*Exercise materials*.
============

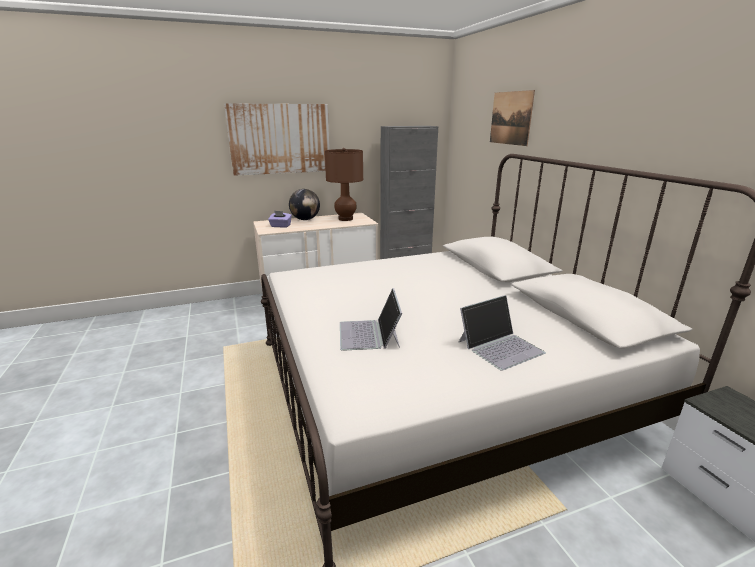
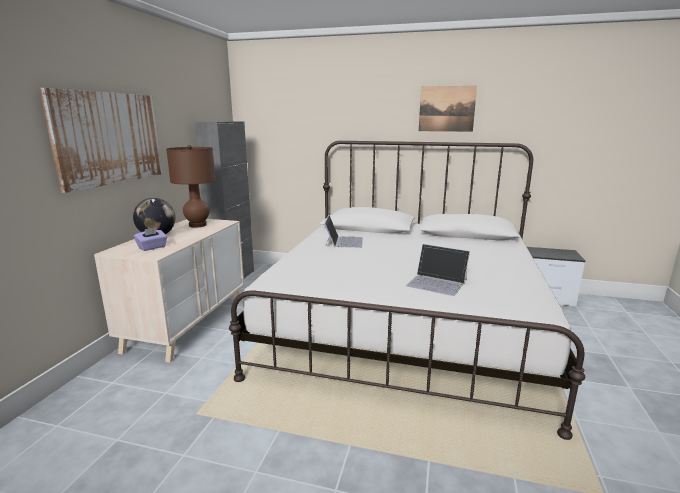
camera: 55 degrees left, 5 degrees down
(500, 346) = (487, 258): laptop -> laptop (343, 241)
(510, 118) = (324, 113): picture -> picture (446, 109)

============

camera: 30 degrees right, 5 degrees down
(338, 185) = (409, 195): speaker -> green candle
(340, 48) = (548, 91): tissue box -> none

============

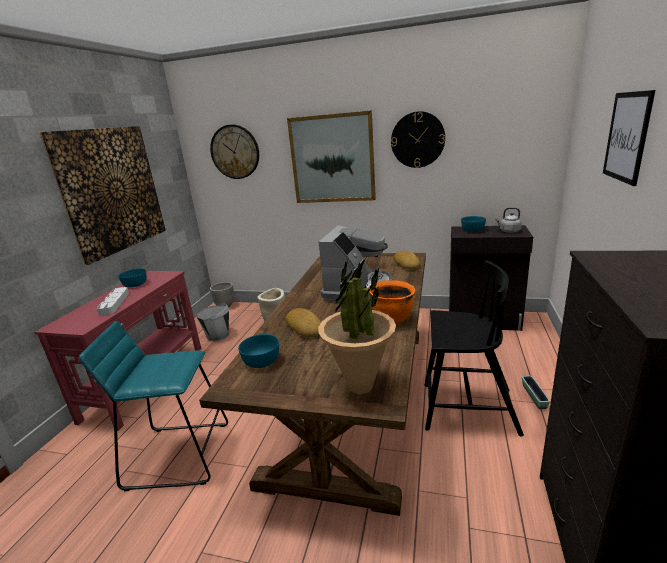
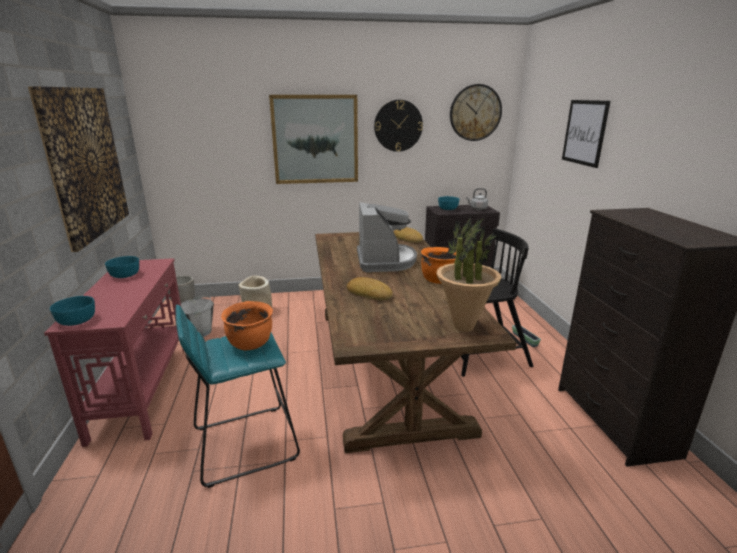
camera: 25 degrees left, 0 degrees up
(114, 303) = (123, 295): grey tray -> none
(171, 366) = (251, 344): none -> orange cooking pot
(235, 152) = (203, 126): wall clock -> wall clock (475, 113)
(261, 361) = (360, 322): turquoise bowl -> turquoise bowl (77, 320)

============

*Requirement*. In the listing above, find the line containing "camera: 30 degrees right, 5 degrees down" and the line containing "(340, 48) = (548, 91): tissue box -> none", then retype both and every line between them exactly, with nothing else.

*Output*.
camera: 30 degrees right, 5 degrees down
(338, 185) = (409, 195): speaker -> green candle
(340, 48) = (548, 91): tissue box -> none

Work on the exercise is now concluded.